**Task:** Please reproduce the listing below word for word, leaving out the pictures.
## Start Entries shown
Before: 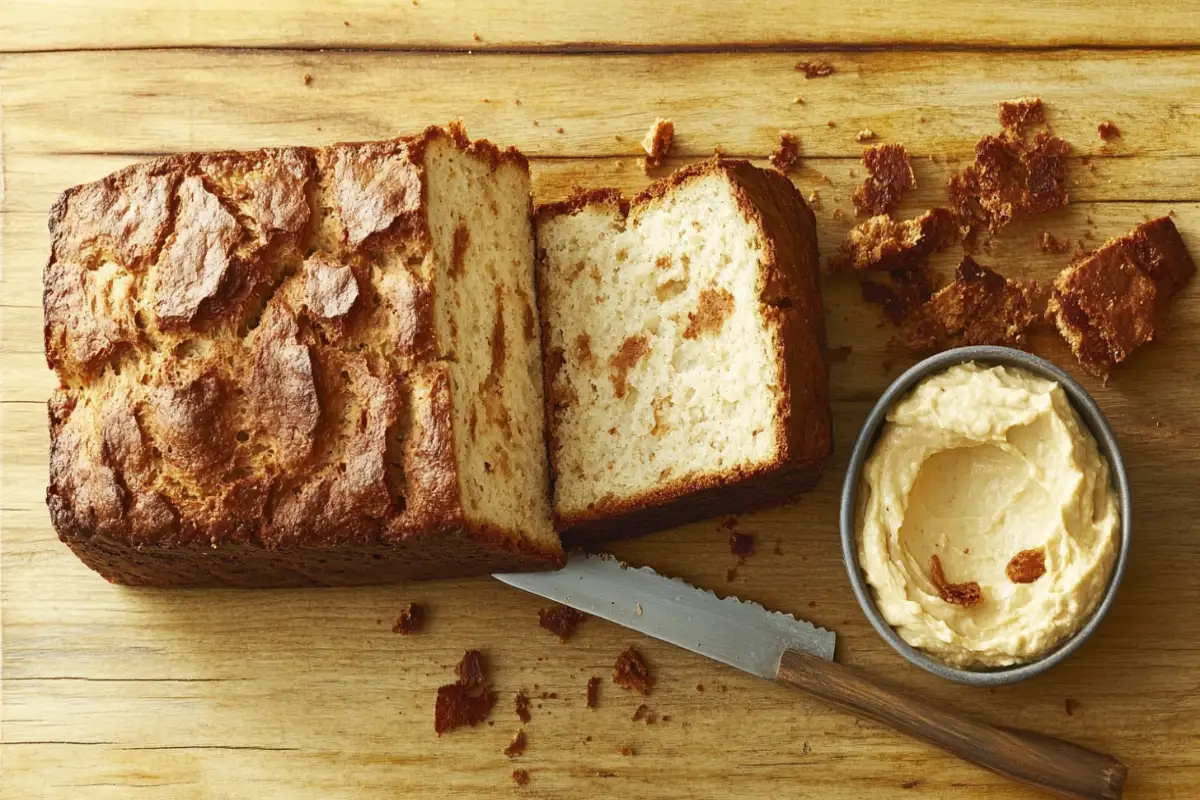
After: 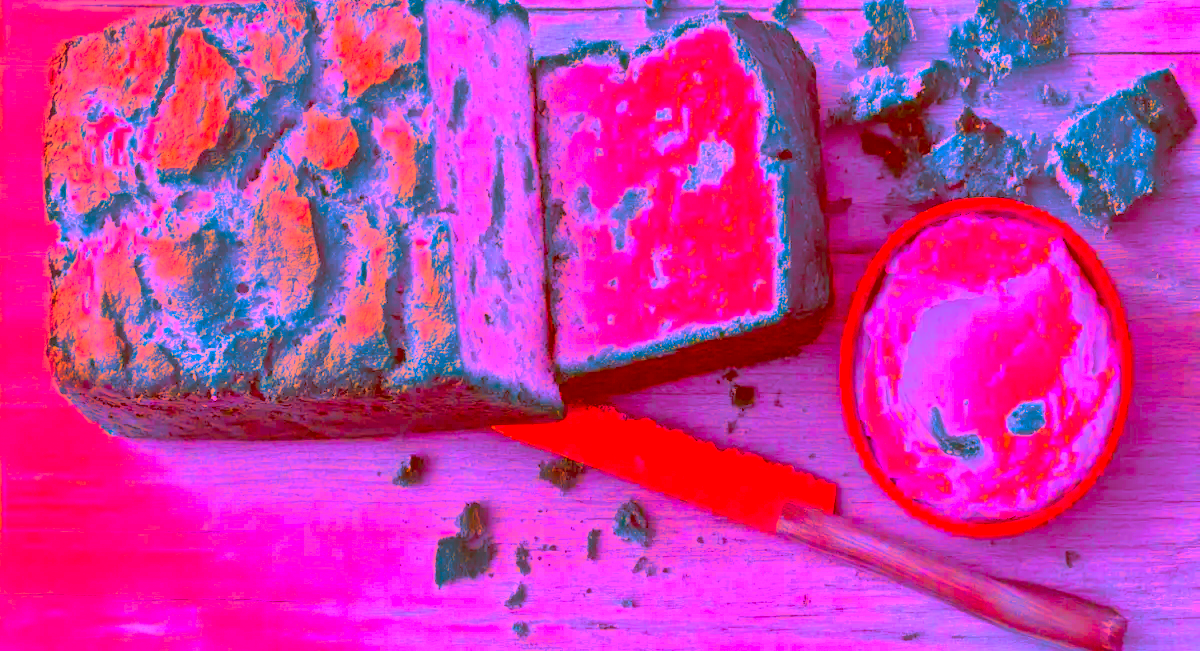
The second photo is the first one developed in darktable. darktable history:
tone equalizer: -7 EV 0.15 EV, -6 EV 0.6 EV, -5 EV 1.15 EV, -4 EV 1.33 EV, -3 EV 1.15 EV, -2 EV 0.6 EV, -1 EV 0.15 EV, mask exposure compensation -0.5 EV
crop and rotate: top 18.507%
filmic rgb: black relative exposure -7.65 EV, white relative exposure 4.56 EV, hardness 3.61
exposure: exposure 0.3 EV, compensate highlight preservation false
color correction: highlights a* -39.68, highlights b* -40, shadows a* -40, shadows b* -40, saturation -3
color balance: output saturation 120%
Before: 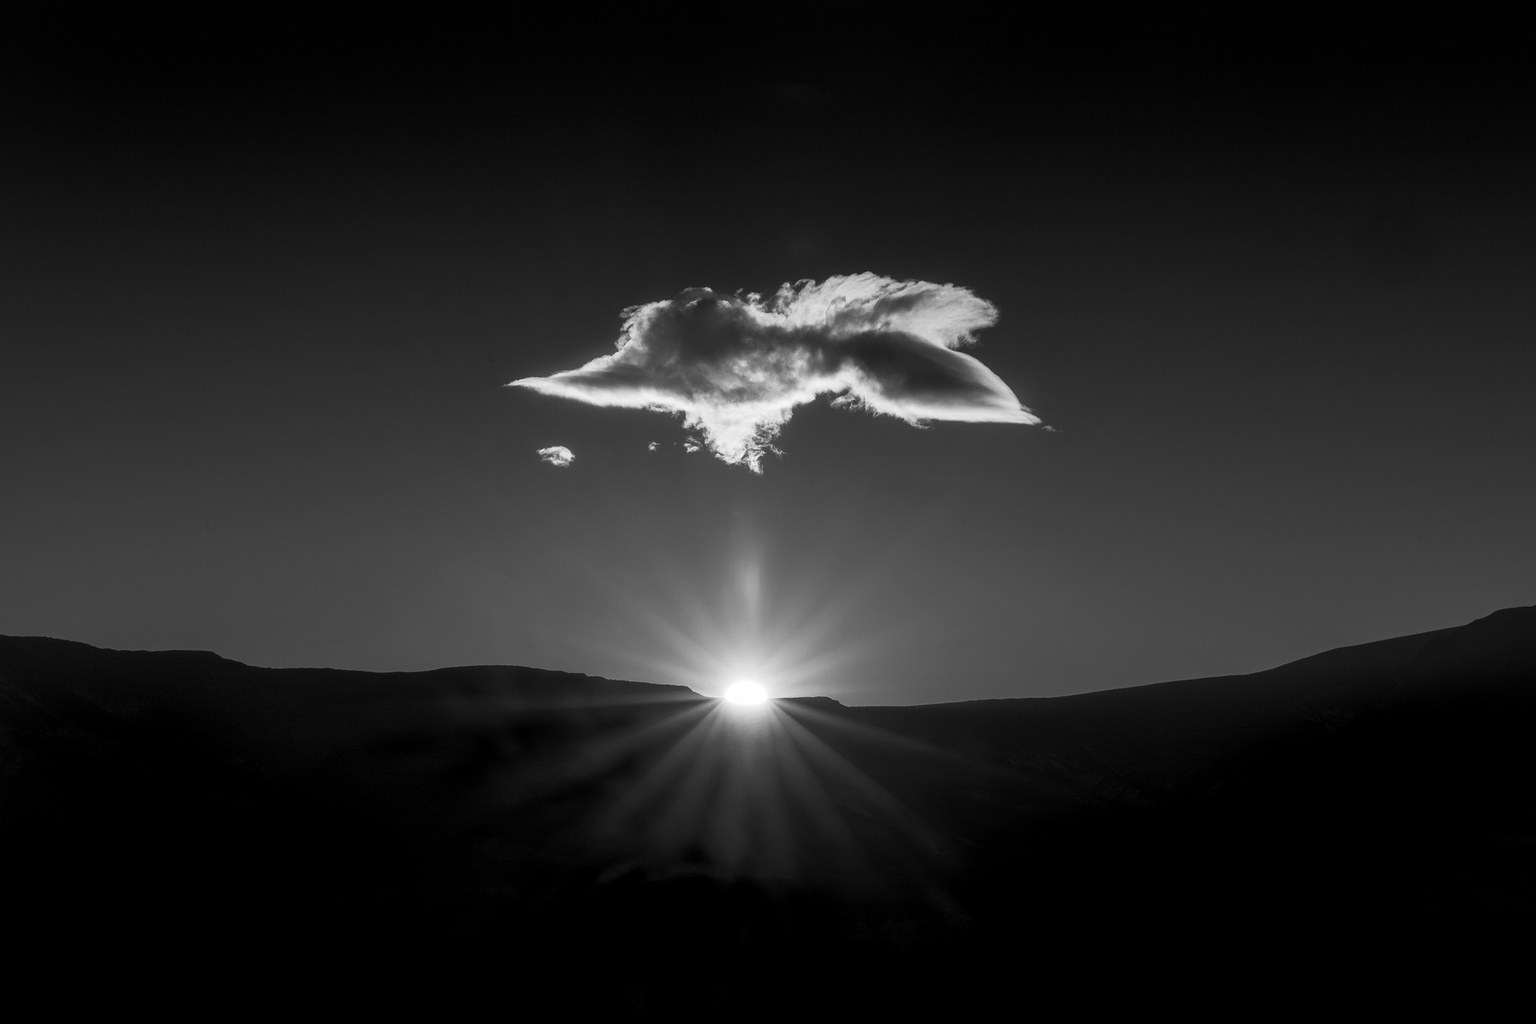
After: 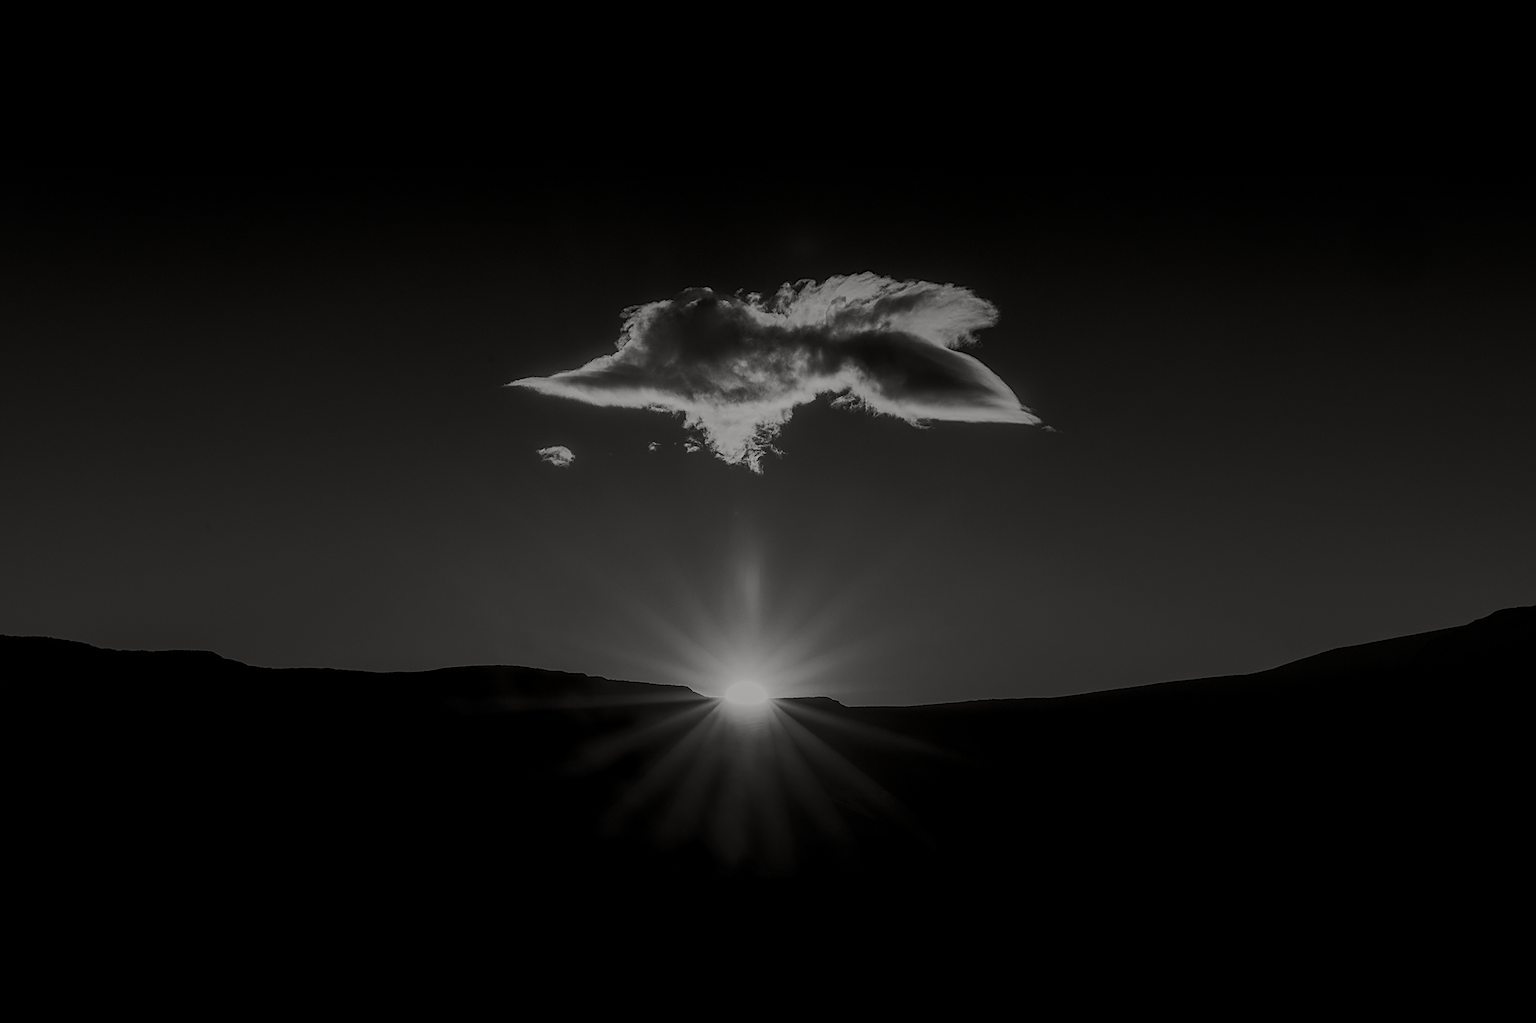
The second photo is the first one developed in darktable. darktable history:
color balance rgb: power › chroma 0.26%, power › hue 60.37°, perceptual saturation grading › global saturation 0.962%, contrast -10.019%
sharpen: on, module defaults
local contrast: detail 130%
tone equalizer: -8 EV -2 EV, -7 EV -1.97 EV, -6 EV -1.99 EV, -5 EV -1.96 EV, -4 EV -1.98 EV, -3 EV -1.98 EV, -2 EV -1.99 EV, -1 EV -1.61 EV, +0 EV -1.97 EV, luminance estimator HSV value / RGB max
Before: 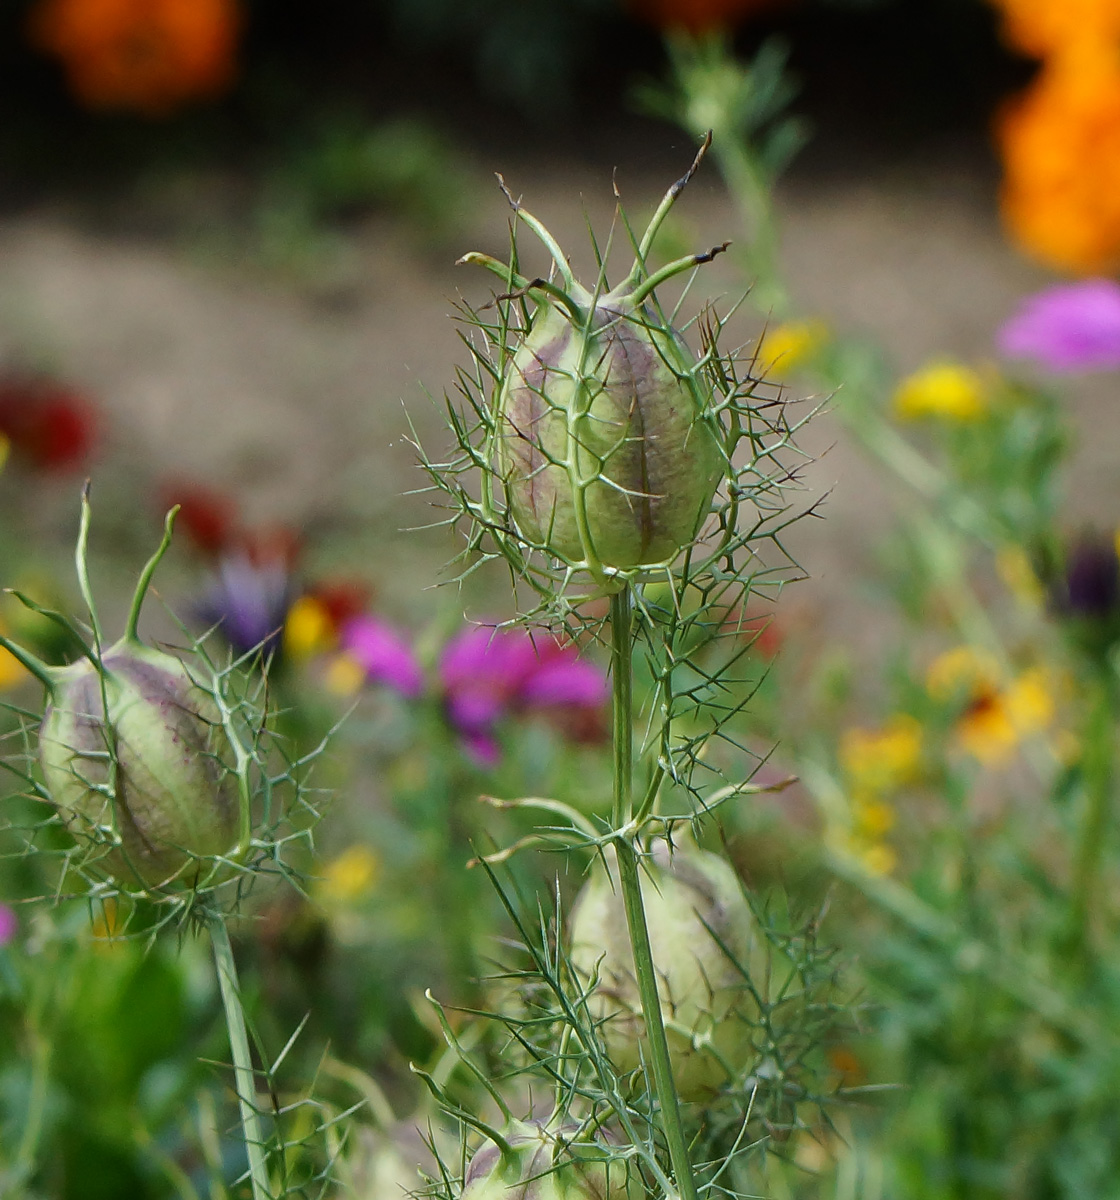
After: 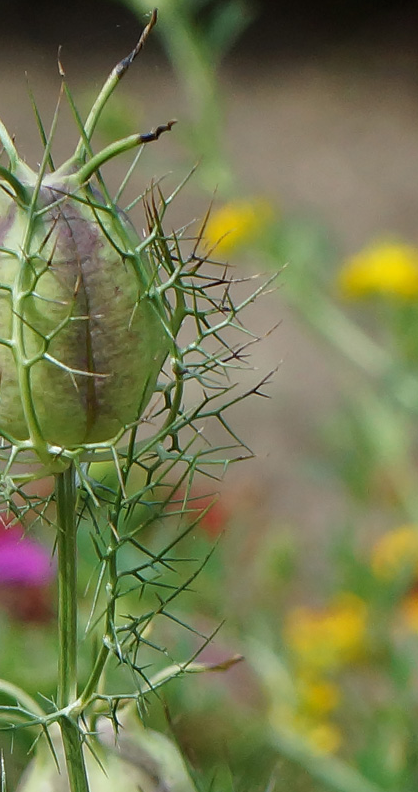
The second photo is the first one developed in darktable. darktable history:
tone equalizer: -8 EV -0.54 EV
crop and rotate: left 49.58%, top 10.101%, right 13.084%, bottom 23.874%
## End Entries shown
**The solution:**
Before: 
After: 
The second photo is the first one developed in darktable. darktable history:
tone equalizer: -7 EV 0.15 EV, -6 EV 0.6 EV, -5 EV 1.15 EV, -4 EV 1.33 EV, -3 EV 1.15 EV, -2 EV 0.6 EV, -1 EV 0.15 EV, mask exposure compensation -0.5 EV
crop and rotate: top 18.507%
filmic rgb: black relative exposure -7.65 EV, white relative exposure 4.56 EV, hardness 3.61
exposure: exposure 0.3 EV, compensate highlight preservation false
color correction: highlights a* -39.68, highlights b* -40, shadows a* -40, shadows b* -40, saturation -3
color balance: output saturation 120%
Before: 
After: 
The second photo is the first one developed in darktable. darktable history:
color balance rgb: power › chroma 0.26%, power › hue 60.37°, perceptual saturation grading › global saturation 0.962%, contrast -10.019%
sharpen: on, module defaults
local contrast: detail 130%
tone equalizer: -8 EV -2 EV, -7 EV -1.97 EV, -6 EV -1.99 EV, -5 EV -1.96 EV, -4 EV -1.98 EV, -3 EV -1.98 EV, -2 EV -1.99 EV, -1 EV -1.61 EV, +0 EV -1.97 EV, luminance estimator HSV value / RGB max
Before: 
After: 
The second photo is the first one developed in darktable. darktable history:
tone equalizer: -8 EV -0.54 EV
crop and rotate: left 49.58%, top 10.101%, right 13.084%, bottom 23.874%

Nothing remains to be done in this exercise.